Tags: Revenue, Call Transcript, Health Care, Quarter, Earnings, Auto, Vertical Industries, Benefits, Healthcare, Operational Accounting, Human Resources, Finance, Seeking Alpha, Entravision Communications Corp.

Question-and-Answer Session

Operator

(Operator Instructions) Gentlemen, our first question comes from James Dix – Wedbush Morgan Securities.

James Dix – Wedbush Morgan Securities

Just a couple for you, first any color you can provide. Some operators are talking a little bit about the nature of the ad market in the second quarter versus the first and whether it’s stabilizing or improving or declining. If you could give any outlook on that, that would be of interest.

Second, that first quarter retransmission revenue number, is that a good run rate for the rest of this year? I know Walter you mentioned that it’s going to ramp over the period of the multi-year agreements, but is that a good run rate for the first quarter? I have two follow ups but I’ll just stop with those.

Walter F. Ulloa

I can address the first part as to the current status of the ad market as we see it.

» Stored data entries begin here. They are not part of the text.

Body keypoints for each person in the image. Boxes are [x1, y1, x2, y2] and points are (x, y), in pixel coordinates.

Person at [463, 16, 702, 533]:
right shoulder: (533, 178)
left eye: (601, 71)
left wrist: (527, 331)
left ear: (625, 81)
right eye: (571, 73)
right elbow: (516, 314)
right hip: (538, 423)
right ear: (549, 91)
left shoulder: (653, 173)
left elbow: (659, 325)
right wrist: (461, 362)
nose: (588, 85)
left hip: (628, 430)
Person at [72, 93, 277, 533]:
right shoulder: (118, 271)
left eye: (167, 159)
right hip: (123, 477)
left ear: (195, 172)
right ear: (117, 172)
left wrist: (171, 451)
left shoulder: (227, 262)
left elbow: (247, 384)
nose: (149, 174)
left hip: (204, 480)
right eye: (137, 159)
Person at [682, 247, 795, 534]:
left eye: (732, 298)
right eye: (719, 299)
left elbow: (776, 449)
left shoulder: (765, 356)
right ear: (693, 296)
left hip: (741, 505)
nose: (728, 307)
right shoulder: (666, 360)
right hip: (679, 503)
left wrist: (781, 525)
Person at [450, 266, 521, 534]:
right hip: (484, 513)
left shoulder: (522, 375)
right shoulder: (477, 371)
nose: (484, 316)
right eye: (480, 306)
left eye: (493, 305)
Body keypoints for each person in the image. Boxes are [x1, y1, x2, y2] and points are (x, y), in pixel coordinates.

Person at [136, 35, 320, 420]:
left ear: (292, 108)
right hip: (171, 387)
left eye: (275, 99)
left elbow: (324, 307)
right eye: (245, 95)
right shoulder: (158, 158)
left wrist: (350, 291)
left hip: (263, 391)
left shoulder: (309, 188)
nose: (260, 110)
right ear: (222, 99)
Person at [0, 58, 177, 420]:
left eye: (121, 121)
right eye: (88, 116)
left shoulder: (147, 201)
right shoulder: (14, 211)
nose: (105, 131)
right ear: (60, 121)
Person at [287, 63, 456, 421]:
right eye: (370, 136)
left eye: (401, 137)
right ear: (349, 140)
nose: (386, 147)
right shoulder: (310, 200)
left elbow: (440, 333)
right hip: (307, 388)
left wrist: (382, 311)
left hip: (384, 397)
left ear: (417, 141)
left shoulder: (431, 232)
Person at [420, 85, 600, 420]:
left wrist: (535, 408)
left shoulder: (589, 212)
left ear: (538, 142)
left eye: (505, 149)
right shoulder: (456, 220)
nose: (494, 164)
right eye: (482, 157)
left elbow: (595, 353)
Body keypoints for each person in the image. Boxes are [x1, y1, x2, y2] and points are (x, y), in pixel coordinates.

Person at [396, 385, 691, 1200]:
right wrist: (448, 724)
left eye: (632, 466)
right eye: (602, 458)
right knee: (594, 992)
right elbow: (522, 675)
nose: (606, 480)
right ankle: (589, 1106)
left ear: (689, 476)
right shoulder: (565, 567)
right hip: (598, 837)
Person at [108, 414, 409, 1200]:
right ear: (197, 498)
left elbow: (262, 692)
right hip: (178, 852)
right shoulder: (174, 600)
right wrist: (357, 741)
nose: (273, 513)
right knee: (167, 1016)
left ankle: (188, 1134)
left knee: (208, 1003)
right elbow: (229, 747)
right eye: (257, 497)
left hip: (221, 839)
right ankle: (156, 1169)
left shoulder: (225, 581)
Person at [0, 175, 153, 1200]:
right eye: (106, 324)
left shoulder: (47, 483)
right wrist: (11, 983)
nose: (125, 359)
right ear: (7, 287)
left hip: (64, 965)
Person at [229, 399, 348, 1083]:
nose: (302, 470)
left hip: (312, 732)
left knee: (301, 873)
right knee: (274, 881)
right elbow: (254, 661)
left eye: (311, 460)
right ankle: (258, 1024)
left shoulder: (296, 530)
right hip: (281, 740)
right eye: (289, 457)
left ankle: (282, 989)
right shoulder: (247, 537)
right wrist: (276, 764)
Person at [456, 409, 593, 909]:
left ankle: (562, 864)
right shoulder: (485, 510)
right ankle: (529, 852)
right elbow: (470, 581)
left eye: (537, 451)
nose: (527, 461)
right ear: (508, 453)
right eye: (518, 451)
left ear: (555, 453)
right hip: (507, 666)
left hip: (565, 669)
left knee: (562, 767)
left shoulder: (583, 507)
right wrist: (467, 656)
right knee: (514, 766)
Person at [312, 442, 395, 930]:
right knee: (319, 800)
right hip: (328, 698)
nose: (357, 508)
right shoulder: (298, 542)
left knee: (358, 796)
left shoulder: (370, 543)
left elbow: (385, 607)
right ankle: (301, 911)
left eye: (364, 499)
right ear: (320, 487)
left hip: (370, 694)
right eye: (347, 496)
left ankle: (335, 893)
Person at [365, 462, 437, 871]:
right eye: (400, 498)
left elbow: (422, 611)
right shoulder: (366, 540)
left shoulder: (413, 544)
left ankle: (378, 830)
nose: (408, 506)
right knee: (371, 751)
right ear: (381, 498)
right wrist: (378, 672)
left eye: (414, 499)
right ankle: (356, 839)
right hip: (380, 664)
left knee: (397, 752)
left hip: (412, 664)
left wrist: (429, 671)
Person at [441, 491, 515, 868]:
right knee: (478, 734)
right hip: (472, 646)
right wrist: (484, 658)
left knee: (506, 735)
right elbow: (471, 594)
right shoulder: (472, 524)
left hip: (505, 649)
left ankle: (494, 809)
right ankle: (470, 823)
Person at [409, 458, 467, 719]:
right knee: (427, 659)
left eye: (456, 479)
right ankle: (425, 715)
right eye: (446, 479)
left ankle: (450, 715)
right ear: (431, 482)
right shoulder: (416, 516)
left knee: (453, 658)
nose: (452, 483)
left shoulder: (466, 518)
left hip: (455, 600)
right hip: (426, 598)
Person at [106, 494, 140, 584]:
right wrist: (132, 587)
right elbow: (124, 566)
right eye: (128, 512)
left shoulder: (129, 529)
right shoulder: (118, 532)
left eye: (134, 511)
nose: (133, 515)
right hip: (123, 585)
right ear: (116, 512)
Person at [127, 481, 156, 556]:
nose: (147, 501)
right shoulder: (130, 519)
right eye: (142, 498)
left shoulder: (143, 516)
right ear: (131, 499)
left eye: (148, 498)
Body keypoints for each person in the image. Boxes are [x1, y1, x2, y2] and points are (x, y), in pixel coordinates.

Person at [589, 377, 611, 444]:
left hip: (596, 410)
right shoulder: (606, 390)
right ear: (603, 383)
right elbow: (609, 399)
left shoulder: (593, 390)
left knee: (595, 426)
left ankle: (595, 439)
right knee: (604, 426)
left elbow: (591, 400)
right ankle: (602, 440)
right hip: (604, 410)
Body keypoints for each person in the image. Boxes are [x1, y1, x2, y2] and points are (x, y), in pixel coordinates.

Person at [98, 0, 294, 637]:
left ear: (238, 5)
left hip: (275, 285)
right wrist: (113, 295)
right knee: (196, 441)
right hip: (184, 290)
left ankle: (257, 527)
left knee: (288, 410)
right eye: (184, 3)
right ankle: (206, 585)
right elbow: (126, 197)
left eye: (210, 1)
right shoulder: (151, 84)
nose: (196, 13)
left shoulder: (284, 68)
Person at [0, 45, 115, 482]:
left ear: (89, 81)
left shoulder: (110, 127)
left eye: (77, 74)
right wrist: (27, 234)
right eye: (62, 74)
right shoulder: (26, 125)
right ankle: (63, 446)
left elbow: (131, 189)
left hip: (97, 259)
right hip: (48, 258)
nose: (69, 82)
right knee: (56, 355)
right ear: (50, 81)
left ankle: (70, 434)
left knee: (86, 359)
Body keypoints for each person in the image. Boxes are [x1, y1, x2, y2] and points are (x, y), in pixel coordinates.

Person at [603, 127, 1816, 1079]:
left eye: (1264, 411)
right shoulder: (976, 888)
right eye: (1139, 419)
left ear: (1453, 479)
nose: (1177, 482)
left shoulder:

The run rate or the amount of revenue that we received from our retransmission negotiations in the first quarter, the run rate will be a little higher as we go into Q2, 3 and 4. As I said earlier it does ramp up significantly after that in the subsequent three, four years.

Philip C. Wilkinson

We all feel here at corporate at Entravision we think we’re seeing the bottom of this thing. The first quarter was atrocious but we saw improvements in the service category in April over our first quarter average. We saw improvement in telecom. We saw improvement, a big jump, in healthcare category which has become a very active and competitive category for us. FSR improved and that was off double digits the first quarter.

It was nice to see retail improve in April so our auto businesses, Walter had mentioned it’s such a big part of our overall business but it seems to have flattened out in terms of the decline and we are cautiously optimistic over here into May and looking forward to June. All that said, services, healthcare, fast service restaurant retail all improved in April over Q1. Auto seems to be bottoming out in terms of the decline so we’re a little bit more optimistic now than we were.

James Dix – Wedbush Morgan Securities

Just so I understand, so it seems like now the pacings for the second quarter are still down substantially but they’re not as bad as the first quarter results were?